Now our general result tells us
that the union- the probability of 𝑆 union 𝑃, so the probability that they
liked either strawberry or pistachio or both, is equal to the probability they
liked strawberry plus the probability they liked pistachio minus the
intersection of those two cause remember, we’d have double-counted those in that
union. So we need to take those back
out again. Now what we’re looking for is,
what proportion liked both. So that’s this proportion
here. The probability that it’s 𝑆
intersection 𝑃, that they-they liked both strawberry and pistachio. So we can rearrange this
equation here, so adding the probability of 𝑆 intersection 𝑃 to both sides and
subtracting the probability of 𝑆 union 𝑃 t- from both sides. And now we can substitute in
the values that we’ve got. So that’s nought point six plus
nought point four take away nought point seven, which gives us an answer of
nought point three. In other words, thirty percent
of the people surveyed liked both strawberry and pistachio ice cream.
Now the last part of the
question, what proportion just liked strawberry.

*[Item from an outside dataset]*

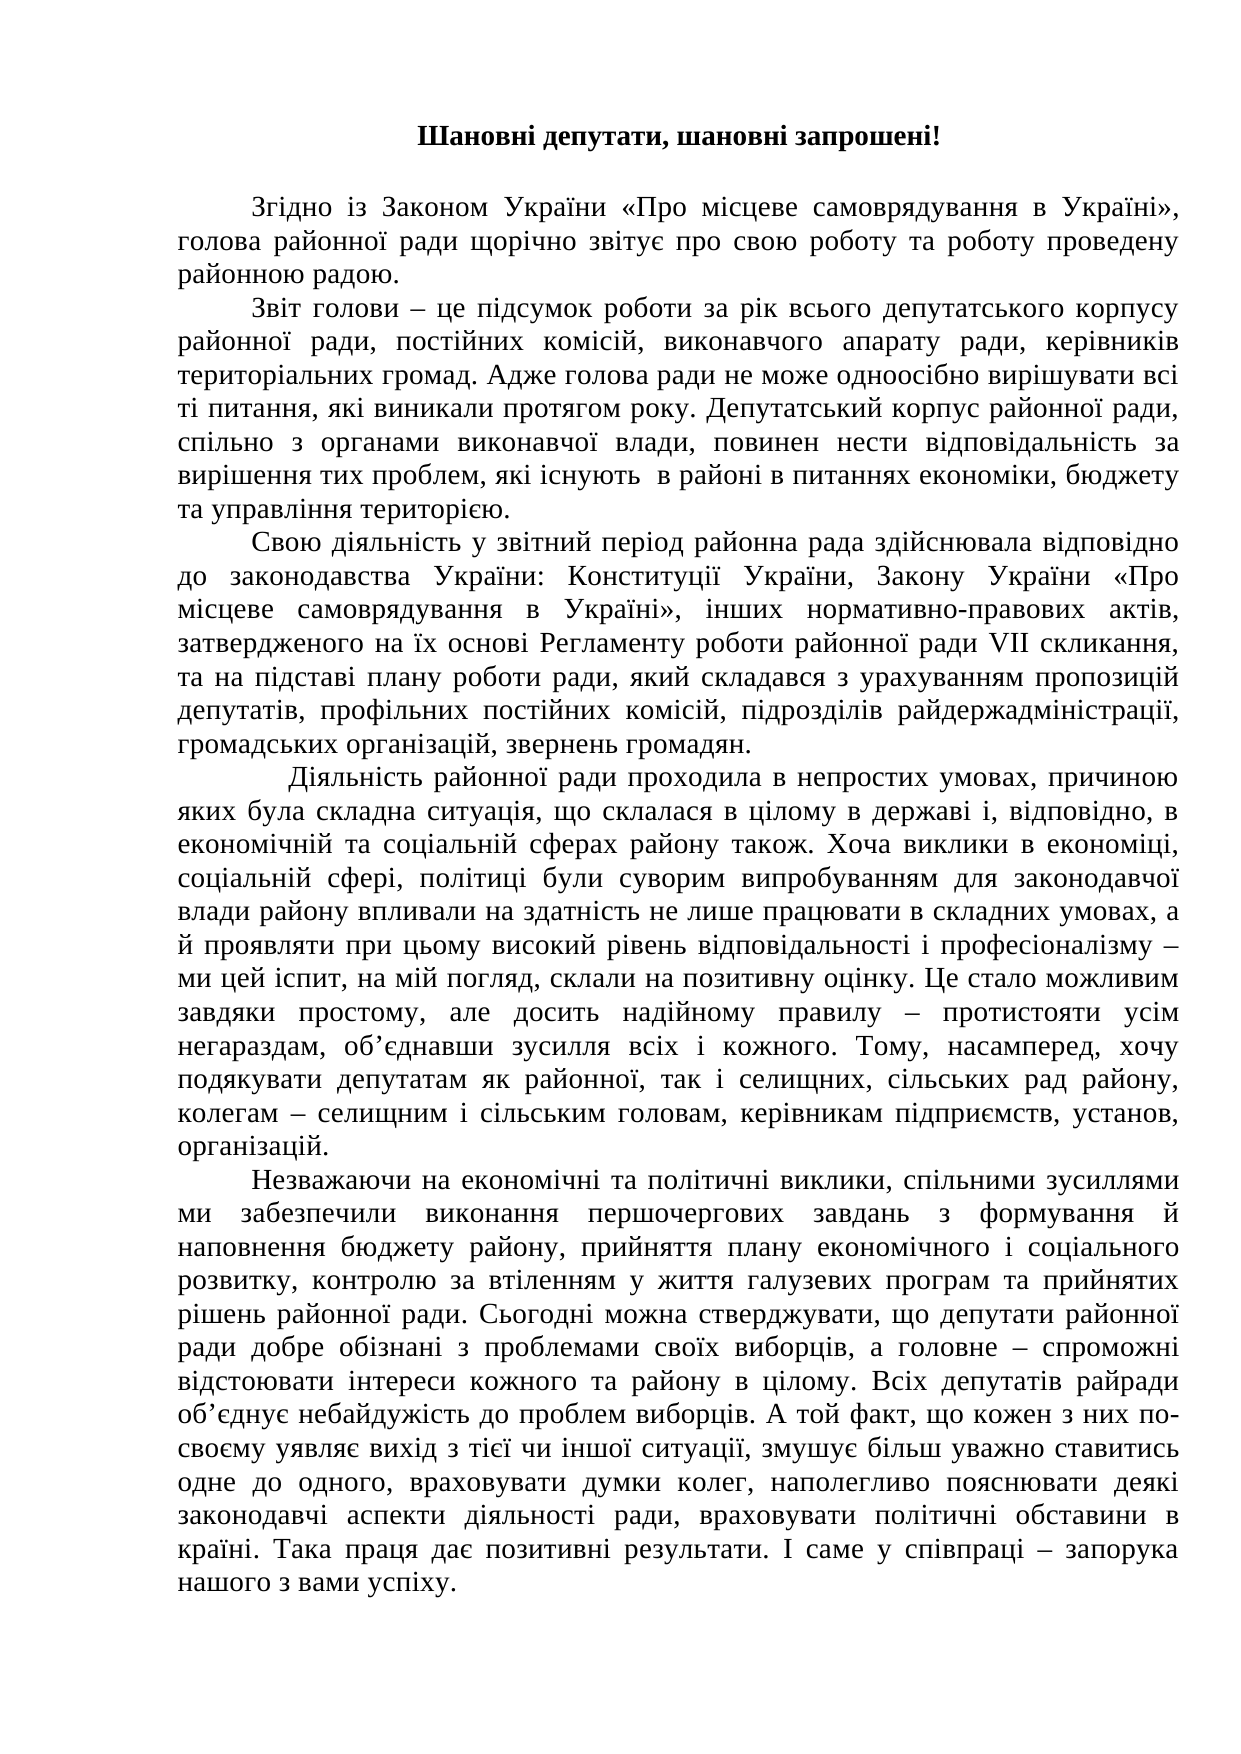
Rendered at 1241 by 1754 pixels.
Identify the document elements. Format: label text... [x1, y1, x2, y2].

In other words, didn’t like
pistachio. Well we’ve just worked out that
this intersection area here is nought point three. So the question told us that
the probability that we would like strawberry is nought point six. So nought point three are
accounted for here. So we’ve got to take that away
from the nought point six to work out what’s left in here. So that region is, let’s call
it 𝑆 intersection 𝑃 dash, so they- it’s the intersection of them liking
strawberry and not liking pistachio. And that is the-the probability
they liked strawberry take away the probability that they liked both. So that’s nought point six take
away nought point three, which again is nought point three. So there’s that final result,
thirty percent then, nought point three just like strawberry i- gelato. So nought point six minus
nought point three is nought point three. So thirty percent of people
surveyed just liked strawberry but didn’t like pistachio. So we can write that as our
answer as well.
So top tips here then were, one
defining our events, two using the standard result that the union of two events
is equal to probability of 𝑆 plus probability of 𝑃 minus the intersection of
those two events there. Also, this technique of just
using the Venn diagram to help us to gather our thoughts is really useful. And make sure that you make
your answer nice and clear at the end.
Okay. So if there’s one thing that you
remember from this video, let this be it. The probability of 𝐴 union 𝐵 is
equal to the probability of 𝐴 plus the probability of 𝐵 minus the bit that we
double counted, the intersection of those two areas there.